What to work on
From the records below, take each line where the string "overheid" shows up and copy it.

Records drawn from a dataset

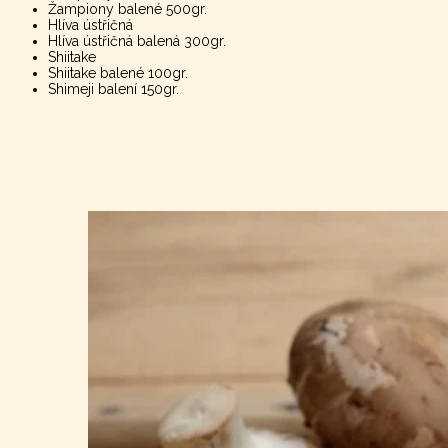
Žampiony balené 500gr.
Hlíva ústřičná
Hlíva ústřičná balená 300gr.
Shiitake
Shiitake balené 100gr.
Shimeji balení 150gr.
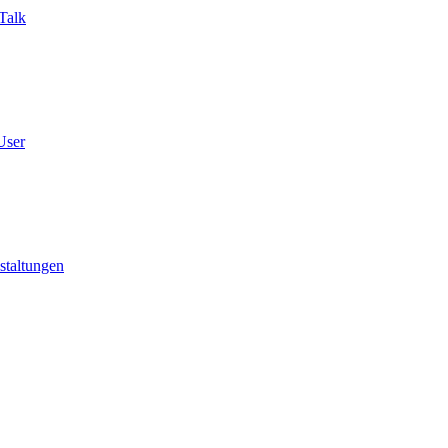
Talk
User
staltungen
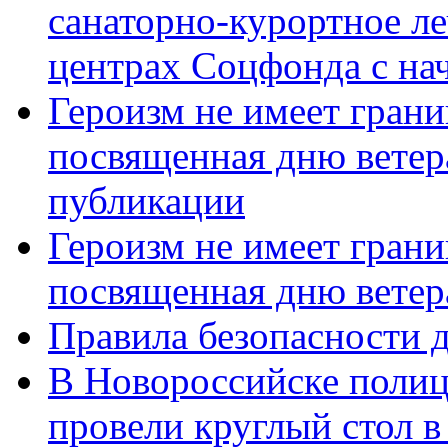
санаторно-курортное л
центрах Соцфонда с нач
Героизм не имеет грани
посвященная дню ветер
публикации
Героизм не имеет грани
посвященная дню ветер
Правила безопасности д
В Новороссийске полиц
провели круглый стол 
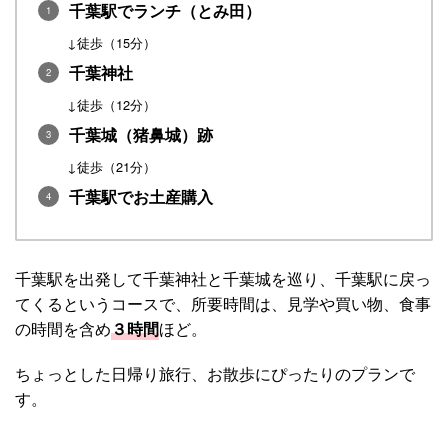
千葉駅でランチ（とみ田）
↓徒歩（15分）
千葉神社
↓徒歩（12分）
千葉城（猪鼻城）跡
↓徒歩（21分）
千葉駅でお土産購入
千葉駅を出発して千葉神社と千葉城を巡り、千葉駅に戻っ
てくるというコースで、所要時間は、見学や買い物、食事
の時間を含め
３時間
ほど。
ちょっとした日帰り旅行、お散歩にぴったりのプランで
す。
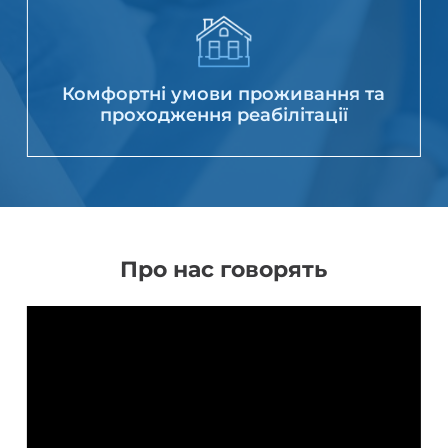
Комфортні умови проживання та
проходження реабілітації
Про нас говорять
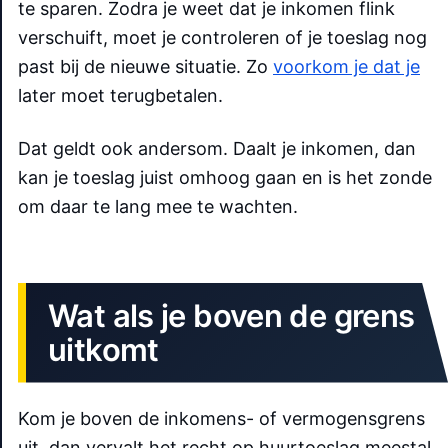
te sparen. Zodra je weet dat je inkomen flink
verschuift, moet je controleren of je toeslag nog
past bij de nieuwe situatie. Zo
voorkom je dat je
later moet terugbetalen.
Dat geldt ook andersom. Daalt je inkomen, dan
kan je toeslag juist omhoog gaan en is het zonde
om daar te lang mee te wachten.
Wat als je boven de grens
uitkomt
Kom je boven de inkomens- of vermogensgrens
uit, dan vervalt het recht op huurtoeslag meestal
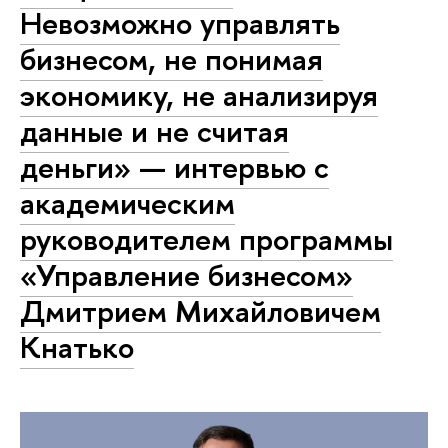
Невозможно управлять
бизнесом, не понимая
экономику, не анализируя
данные и не считая
деньги» — интервью с
академическим
руководителем программы
«Управление бизнесом»
Дмитрием Михайловичем
Кнатько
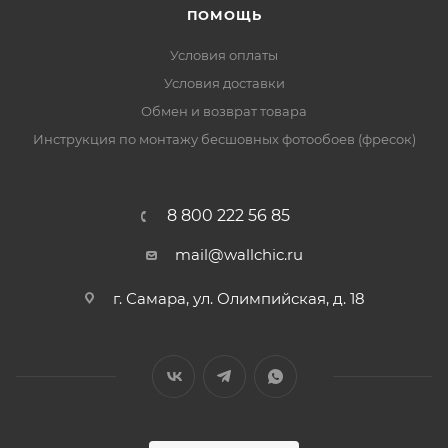
ПОМОЩЬ
Условия оплаты
Условия доставки
Обмен и возврат товара
Инструкция по монтажу бесшовных фотообоев (фресок)
8 800 222 56 85
mail@wallchic.ru
г. Самара, ул. Олимпийская, д. 18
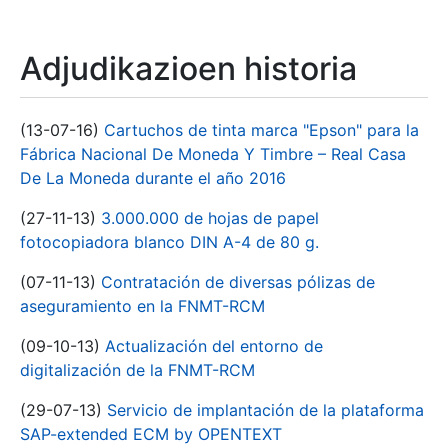
Adjudikazioen historia
(13-07-16)
Cartuchos de tinta marca "Epson" para la
Fábrica Nacional De Moneda Y Timbre – Real Casa
De La Moneda durante el año 2016
(27-11-13)
3.000.000 de hojas de papel
fotocopiadora blanco DIN A-4 de 80 g.
(07-11-13)
Contratación de diversas pólizas de
aseguramiento en la FNMT-RCM
(09-10-13)
Actualización del entorno de
digitalización de la FNMT-RCM
(29-07-13)
Servicio de implantación de la plataforma
SAP-extended ECM by OPENTEXT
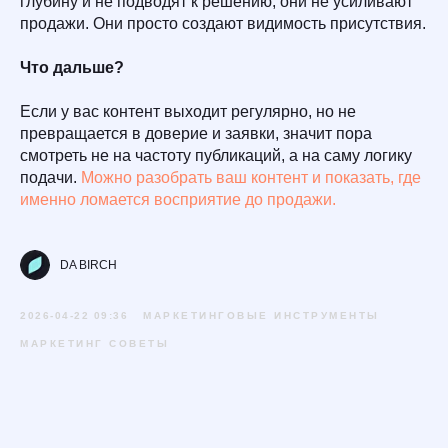
глубину и не подводят к решению, они не усиливают
продажи. Они просто создают видимость присутствия.
Что дальше?
Если у вас контент выходит регулярно, но не
превращается в доверие и заявки, значит пора
смотреть не на частоту публикаций, а на саму логику
подачи.
Можно разобрать ваш контент и показать, где
именно ломается восприятие до продажи.
DA BIRCH
2026-04-22 09:36
МАРКЕТИНГОВЫЕ ИНСТРУМЕНТЫ
МАРКЕТИНГ СОВЕТЫ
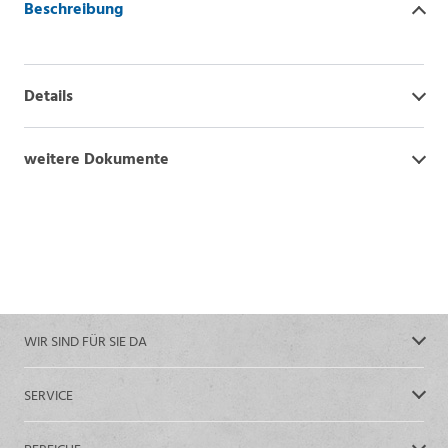
Beschreibung
Details
weitere Dokumente
WIR SIND FÜR SIE DA
SERVICE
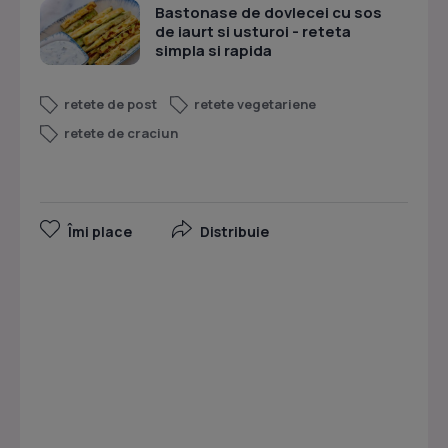
Bastonase de dovlecei cu sos
de iaurt si usturoi - reteta
simpla si rapida
retete de post
retete vegetariene
retete de craciun
Îmi place
Distribuie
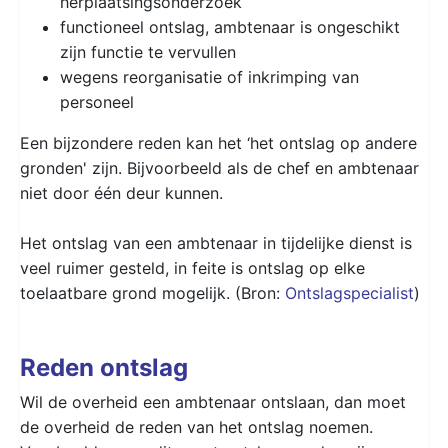
herplaatsingsonderzoek
functioneel ontslag, ambtenaar is ongeschikt
zijn functie te vervullen
wegens reorganisatie of inkrimping van
personeel
Een bijzondere reden kan het ‘het ontslag op andere
gronden' zijn. Bijvoorbeeld als de chef en ambtenaar
niet door één deur kunnen.
Het ontslag van een ambtenaar in tijdelijke dienst is
veel ruimer gesteld, in feite is ontslag op elke
toelaatbare grond mogelijk. (Bron:
Ontslagspecialist
)
Reden ontslag
Wil de overheid een ambtenaar ontslaan, dan moet
de overheid de reden van het ontslag noemen.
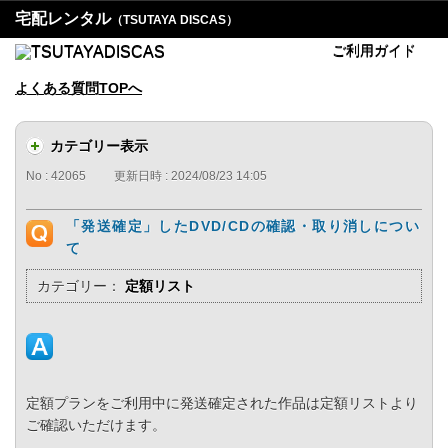
宅配レンタル
（TSUTAYA DISCAS）
ご利用ガイド
よくある質問TOPへ
カテゴリー表示
No : 42065
更新日時 : 2024/08/23 14:05
「発送確定」したDVD/CDの確認・取り消しについ
て
カテゴリー：
定額リスト
定額プランをご利用中に発送確定された作品は定額リストより
ご確認いただけます。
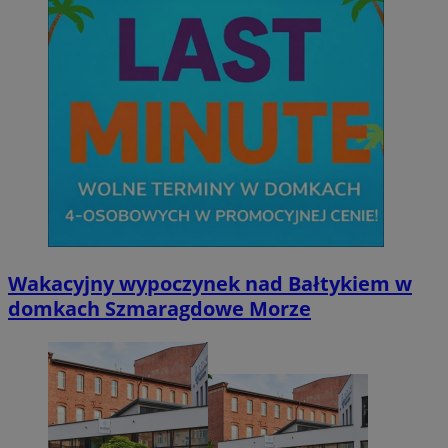
Wakacyjny wypoczynek nad Bałtykiem w
domkach Szmaragdowe Morze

Output of the exercise
Wil de overheid een ambtenaar ontslaan, dan moet
de overheid de reden van het ontslag noemen.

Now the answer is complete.